:: YOUR OBJECTIVE ::
Every line in the entries where "lines" is found should be copied.

:: EXTRACTED ENTRIES ::

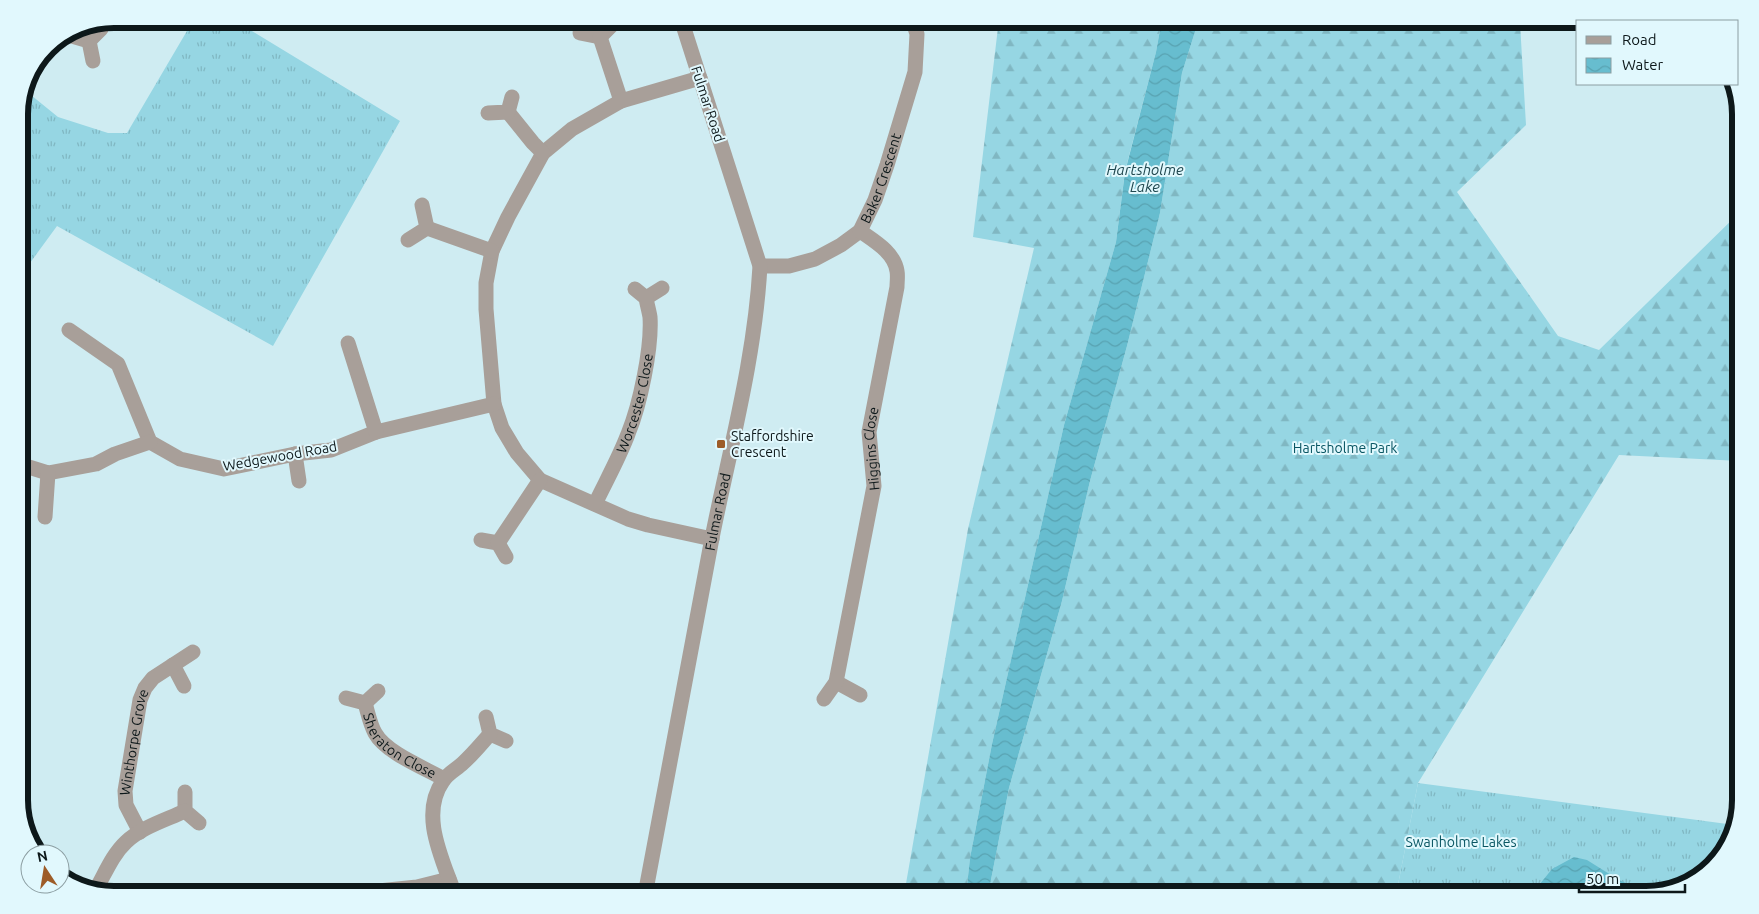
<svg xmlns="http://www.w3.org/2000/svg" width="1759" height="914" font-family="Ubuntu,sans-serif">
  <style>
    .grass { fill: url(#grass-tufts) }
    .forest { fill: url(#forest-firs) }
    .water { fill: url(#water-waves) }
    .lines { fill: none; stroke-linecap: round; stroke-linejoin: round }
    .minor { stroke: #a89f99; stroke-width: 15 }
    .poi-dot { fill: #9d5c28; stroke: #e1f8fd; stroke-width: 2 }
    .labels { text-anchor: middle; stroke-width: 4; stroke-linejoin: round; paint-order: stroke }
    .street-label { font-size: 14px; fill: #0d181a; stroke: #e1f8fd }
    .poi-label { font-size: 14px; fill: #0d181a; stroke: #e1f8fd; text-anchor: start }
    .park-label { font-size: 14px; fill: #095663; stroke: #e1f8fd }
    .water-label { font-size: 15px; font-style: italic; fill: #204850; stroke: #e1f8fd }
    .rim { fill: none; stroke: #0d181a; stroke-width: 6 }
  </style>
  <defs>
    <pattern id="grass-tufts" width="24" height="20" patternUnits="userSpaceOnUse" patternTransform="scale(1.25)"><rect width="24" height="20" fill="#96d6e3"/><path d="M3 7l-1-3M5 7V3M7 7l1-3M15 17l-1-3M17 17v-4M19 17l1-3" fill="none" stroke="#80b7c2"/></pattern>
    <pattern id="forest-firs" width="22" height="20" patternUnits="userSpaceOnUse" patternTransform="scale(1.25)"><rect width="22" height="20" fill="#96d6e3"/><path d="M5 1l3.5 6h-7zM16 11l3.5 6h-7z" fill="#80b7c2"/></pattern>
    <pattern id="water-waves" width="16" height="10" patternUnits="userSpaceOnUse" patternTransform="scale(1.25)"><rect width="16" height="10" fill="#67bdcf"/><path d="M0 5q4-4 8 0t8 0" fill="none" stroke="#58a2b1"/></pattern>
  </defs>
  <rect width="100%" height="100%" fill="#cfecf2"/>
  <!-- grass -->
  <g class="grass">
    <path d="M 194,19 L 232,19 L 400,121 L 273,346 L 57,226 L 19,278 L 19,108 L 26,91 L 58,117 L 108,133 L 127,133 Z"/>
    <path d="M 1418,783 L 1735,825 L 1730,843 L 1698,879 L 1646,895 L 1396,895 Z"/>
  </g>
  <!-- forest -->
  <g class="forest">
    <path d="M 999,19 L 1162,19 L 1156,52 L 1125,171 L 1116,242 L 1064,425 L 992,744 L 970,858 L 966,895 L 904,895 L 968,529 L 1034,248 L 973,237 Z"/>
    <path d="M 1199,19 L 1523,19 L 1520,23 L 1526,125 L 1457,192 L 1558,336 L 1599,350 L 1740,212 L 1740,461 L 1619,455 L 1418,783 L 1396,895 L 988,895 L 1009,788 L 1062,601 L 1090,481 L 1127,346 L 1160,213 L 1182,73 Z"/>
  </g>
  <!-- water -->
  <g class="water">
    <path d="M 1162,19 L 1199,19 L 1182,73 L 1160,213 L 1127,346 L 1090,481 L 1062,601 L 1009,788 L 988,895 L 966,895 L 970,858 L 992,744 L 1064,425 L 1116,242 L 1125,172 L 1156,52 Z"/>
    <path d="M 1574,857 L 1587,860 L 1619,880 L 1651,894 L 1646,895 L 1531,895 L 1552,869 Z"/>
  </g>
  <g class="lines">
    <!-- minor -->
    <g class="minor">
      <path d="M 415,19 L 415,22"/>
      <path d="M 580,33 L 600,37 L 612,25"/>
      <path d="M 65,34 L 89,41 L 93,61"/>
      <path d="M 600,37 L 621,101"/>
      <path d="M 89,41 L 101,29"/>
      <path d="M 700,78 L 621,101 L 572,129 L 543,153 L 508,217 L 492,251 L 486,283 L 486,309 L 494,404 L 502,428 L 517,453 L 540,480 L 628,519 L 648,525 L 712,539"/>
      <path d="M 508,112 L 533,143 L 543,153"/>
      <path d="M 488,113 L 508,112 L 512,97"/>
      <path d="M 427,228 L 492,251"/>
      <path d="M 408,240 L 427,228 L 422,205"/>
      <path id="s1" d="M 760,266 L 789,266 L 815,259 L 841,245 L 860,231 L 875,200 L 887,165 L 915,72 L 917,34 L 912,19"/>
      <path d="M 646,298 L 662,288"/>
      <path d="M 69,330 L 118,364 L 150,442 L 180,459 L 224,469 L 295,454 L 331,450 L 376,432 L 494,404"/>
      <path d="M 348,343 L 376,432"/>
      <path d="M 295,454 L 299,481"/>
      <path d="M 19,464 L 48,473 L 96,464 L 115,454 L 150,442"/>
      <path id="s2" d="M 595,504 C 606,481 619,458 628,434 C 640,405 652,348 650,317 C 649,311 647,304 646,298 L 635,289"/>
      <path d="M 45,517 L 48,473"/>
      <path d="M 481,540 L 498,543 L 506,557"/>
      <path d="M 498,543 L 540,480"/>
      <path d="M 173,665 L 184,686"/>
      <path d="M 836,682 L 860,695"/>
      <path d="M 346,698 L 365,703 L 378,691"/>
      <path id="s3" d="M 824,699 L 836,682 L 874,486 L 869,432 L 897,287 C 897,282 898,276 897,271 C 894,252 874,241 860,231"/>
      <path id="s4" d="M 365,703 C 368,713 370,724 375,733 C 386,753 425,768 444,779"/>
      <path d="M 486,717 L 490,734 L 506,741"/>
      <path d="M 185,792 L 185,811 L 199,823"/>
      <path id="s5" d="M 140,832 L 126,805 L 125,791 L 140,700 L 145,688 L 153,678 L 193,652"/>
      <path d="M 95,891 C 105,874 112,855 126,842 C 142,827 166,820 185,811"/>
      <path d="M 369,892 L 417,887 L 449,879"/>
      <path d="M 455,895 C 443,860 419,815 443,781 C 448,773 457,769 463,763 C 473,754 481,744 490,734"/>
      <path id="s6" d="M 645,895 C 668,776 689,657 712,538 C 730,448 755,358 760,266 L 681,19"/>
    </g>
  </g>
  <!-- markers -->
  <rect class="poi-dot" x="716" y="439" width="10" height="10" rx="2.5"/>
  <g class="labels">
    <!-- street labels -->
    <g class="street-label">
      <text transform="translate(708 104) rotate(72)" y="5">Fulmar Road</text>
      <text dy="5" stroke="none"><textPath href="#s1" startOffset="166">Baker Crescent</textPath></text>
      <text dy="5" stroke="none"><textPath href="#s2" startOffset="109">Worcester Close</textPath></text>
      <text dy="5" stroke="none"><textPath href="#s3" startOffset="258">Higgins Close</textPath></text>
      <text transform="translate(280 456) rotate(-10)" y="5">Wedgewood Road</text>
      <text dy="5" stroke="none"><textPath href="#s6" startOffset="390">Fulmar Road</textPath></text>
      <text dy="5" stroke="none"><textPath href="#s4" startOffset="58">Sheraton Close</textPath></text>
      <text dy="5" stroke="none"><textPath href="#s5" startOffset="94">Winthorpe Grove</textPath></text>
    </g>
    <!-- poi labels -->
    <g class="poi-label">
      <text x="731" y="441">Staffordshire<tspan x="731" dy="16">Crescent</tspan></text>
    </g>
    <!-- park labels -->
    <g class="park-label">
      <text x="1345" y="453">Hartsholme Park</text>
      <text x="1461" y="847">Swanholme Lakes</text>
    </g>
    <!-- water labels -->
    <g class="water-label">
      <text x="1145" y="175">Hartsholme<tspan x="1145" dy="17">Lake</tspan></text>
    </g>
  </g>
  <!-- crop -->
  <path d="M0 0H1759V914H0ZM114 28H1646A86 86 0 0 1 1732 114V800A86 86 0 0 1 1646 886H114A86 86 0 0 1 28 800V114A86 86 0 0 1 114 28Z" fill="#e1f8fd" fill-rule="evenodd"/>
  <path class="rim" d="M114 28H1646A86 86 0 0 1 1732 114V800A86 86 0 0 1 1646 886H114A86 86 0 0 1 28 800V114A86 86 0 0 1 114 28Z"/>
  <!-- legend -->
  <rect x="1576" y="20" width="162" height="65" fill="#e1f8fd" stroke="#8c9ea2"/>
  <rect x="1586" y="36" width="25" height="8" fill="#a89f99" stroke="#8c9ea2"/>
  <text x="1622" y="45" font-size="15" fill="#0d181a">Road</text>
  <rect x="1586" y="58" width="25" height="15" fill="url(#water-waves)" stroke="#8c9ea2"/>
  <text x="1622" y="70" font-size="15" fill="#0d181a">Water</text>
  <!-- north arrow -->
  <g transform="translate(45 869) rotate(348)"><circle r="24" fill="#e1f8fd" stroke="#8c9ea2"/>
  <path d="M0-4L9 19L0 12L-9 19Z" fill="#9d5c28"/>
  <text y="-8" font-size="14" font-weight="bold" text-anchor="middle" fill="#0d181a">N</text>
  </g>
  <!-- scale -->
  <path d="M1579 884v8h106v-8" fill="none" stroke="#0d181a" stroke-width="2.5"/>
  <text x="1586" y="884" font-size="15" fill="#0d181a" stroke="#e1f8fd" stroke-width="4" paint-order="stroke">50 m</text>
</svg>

:: ANSWER SPACE ::
    .lines { fill: none; stroke-linecap: round; stroke-linejoin: round }
  <g class="lines">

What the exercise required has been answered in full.